Mientras la hija lo hacía, Espy pensó que aquel hombre era de los que nunca pedían: sólo ordenaba. En un momento la hija volvió con tres sillas plegables que dispuso alrededor de la cama.
Martínez tomó asiento y, tras hacer un gesto con la cabeza a la hija para que tradujera, empezó:
—Señor Wilmschmidt, estoy investigando varios asesinatos cometidos por un hombre conocido antiguamente en Berlín como la Sombra. No conocemos su identidad actual, así que estamos buscando a alguien que pueda haberlo conocido y decirnos algo de él.
La hija tradujo solícita.
El anciano asintió con la cabeza.
—De modo que aún sigue matando —repuso.
—Sí —dijo la fiscal tras oír la traducción.
—No me sorprende. Er hat sein Handwerk gut gelernt [Había aprendido bien su oficio].
—¿Quién lo entrenó?
El anciano vaciló un instante y luego sonrió.
—Yo.
Se produjo una pausa de sorpresa, tras la cual la hija dio un respingo y habló rápidamente en alemán con su padre:
—¡No deberías hablar de esto! ¡No va a traer nada bueno! ¡Tú te limitabas a cumplir órdenes! ¡Hiciste lo mismo que hacían los demás, no eras distinto! ¿Por qué quieres ayudar a esta gente? ¡No va a traer nada bueno!
Espy dirigió una mirada a Schultz, pero éste estaba escuchando atentamente la respuesta del anciano.
—Sólo porque cumpliera órdenes, ¿crees que no significa nada?
La hija sacudió la cabeza con desesperación.
El viejo se volvió hacia Espy:
—Mi hija se avergüenza del pasado y eso la convierte en una persona atemorizada. La preocupa lo que puedan pensar los vecinos, sus compañeros del banco y el resto del mundo. Pero yo no tengo tanto tiempo y no me preocupo en absoluto. ¡Hicimos lo que hicimos! ¡El mundo tembló y se alzó contra nosotros! De modo que fuimos derrotados, pero las ideas no han muerto. Con independencia de que fueran acertadas o no, siguen aún vivas. Ustedes los americanos deberían entenderlo mejor que nadie. ¿Usted lo entiende, señorita Martínez?

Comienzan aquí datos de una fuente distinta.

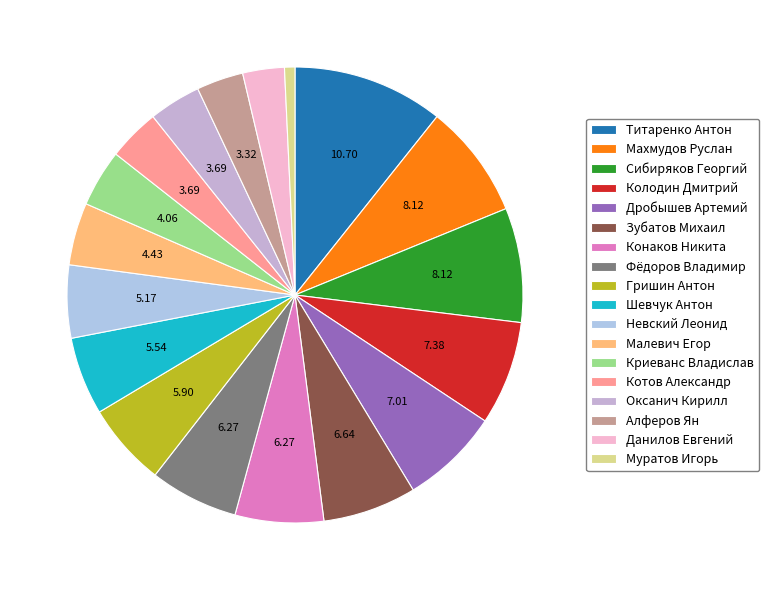

Is there any slice that represents more than half of the pie?

No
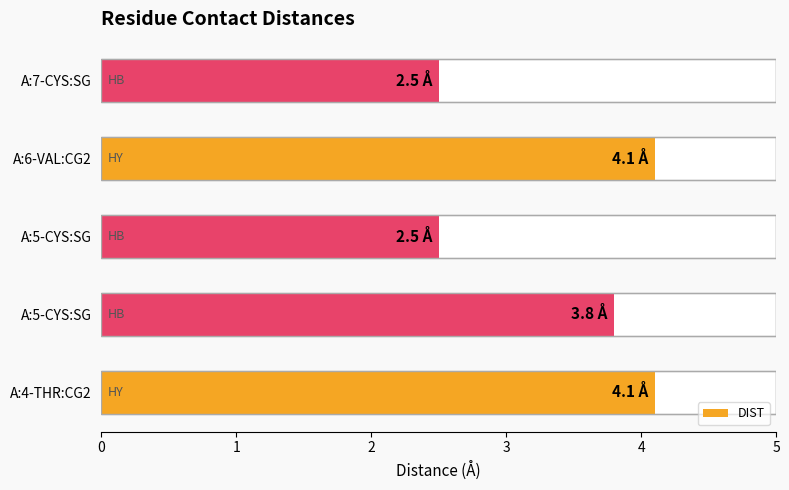

True or false: the data shows 4.1 at A:4-THR:CG2.

True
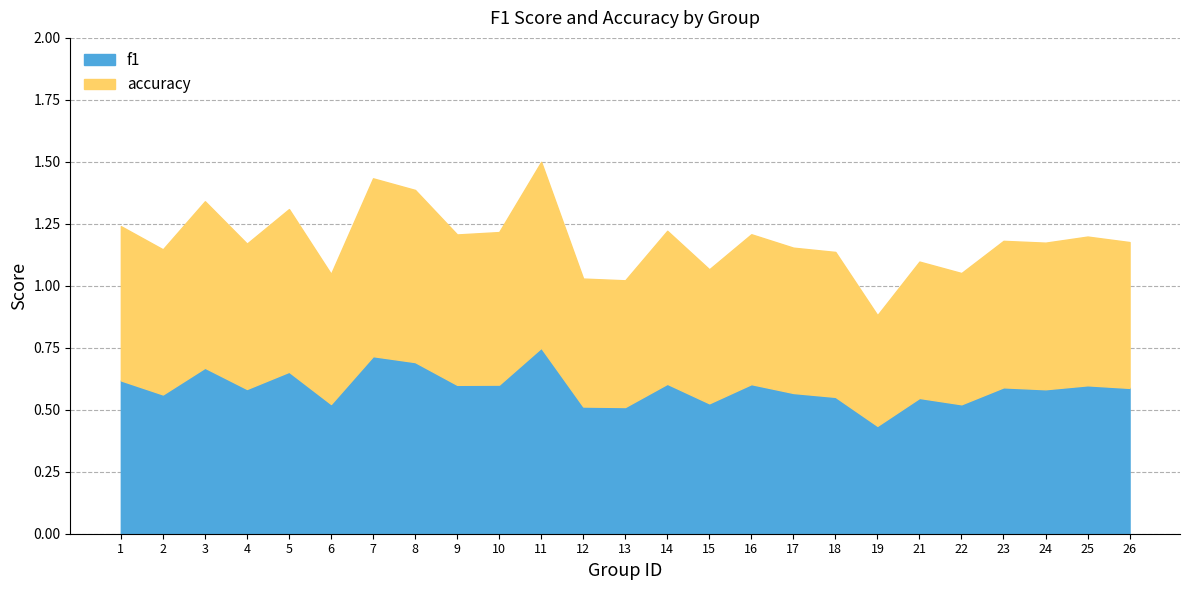

Reading right to left, list all the values displayed in this chart.

f1: 0.6	0.6	0.6	0.6	0.5	0.5	0.4	0.6	0.6	0.6	0.5	0.6	0.5	0.5	0.8	0.6	0.6	0.7	0.7	0.5	0.7	0.6	0.7	0.6	0.6
accuracy: 0.6	0.6	0.6	0.6	0.5	0.6	0.4	0.6	0.6	0.6	0.5	0.6	0.5	0.5	0.8	0.6	0.6	0.7	0.7	0.5	0.7	0.6	0.7	0.6	0.6
labels: 26.0	25.0	24.0	23.0	22.0	21.0	19.0	18.0	17.0	16.0	15.0	14.0	13.0	12.0	11.0	10.0	9.0	8.0	7.0	6.0	5.0	4.0	3.0	2.0	1.0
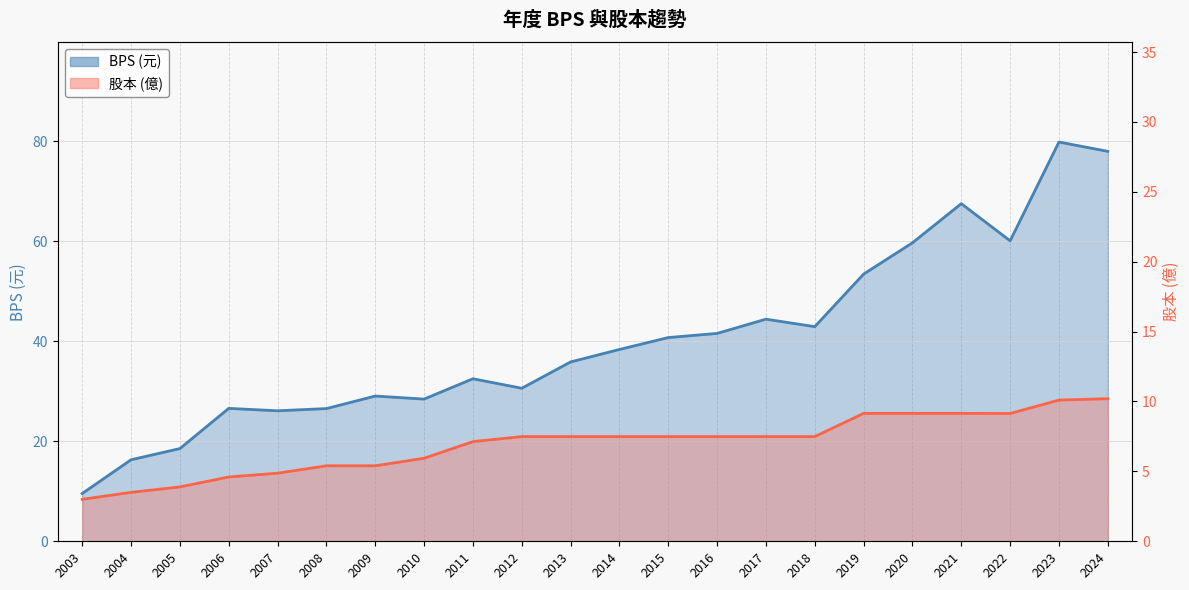

True or false: BPS has a value of 79.9 at 2023.

True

—Naturalmente —replicó ella tras oír la traducción.
—¡Usted no entiende nada! —El anciano lanzó un bufido, el cual se transformó en un prolongado acceso de tos—. No puede entenderlo —añadió con un leve gruñido y una sonrisa torcida—. ¡Yo era policía! Yo no hacía las leyes, sólo las hacía cumplir. Cuando las leyes cambiaban, yo hacía cumplir las leyes nuevas. Si las leyes cambiaban al día siguiente, yo también cambiaba al día siguiente.
Espy no respondió, aparte de pensar que el viejo ya se había contradicho a sí mismo.
El anciano volvió a toser y buscó la mascarilla de oxígeno. Se oyó un siseo cuando abrió la botella y aspiró varias bocanadas largas.
Observó a Espy por encima de la mascarilla.
—Así que la Sombra está vivo y continúa trayendo la muerte. Ya lo sabía. Lo sabía sin que usted me lo dijera. Llevo años sabiéndolo. Yo fui el último del grupo que lo vio, pero en aquel momento supe que no iba a morir. ¿Será usted quien lo mate, señorita Martínez?
—No. Yo sólo quiero detenerlo y llevarlo ante un tribunal...
El viejo negó violentamente con la cabeza.
—Para la Sombra no hay leyes, señorita Martínez. Para usted y para mí, sí. Pero para él, no. Contésteme otra vez, señorita Martínez: ¿será usted quien lo mate?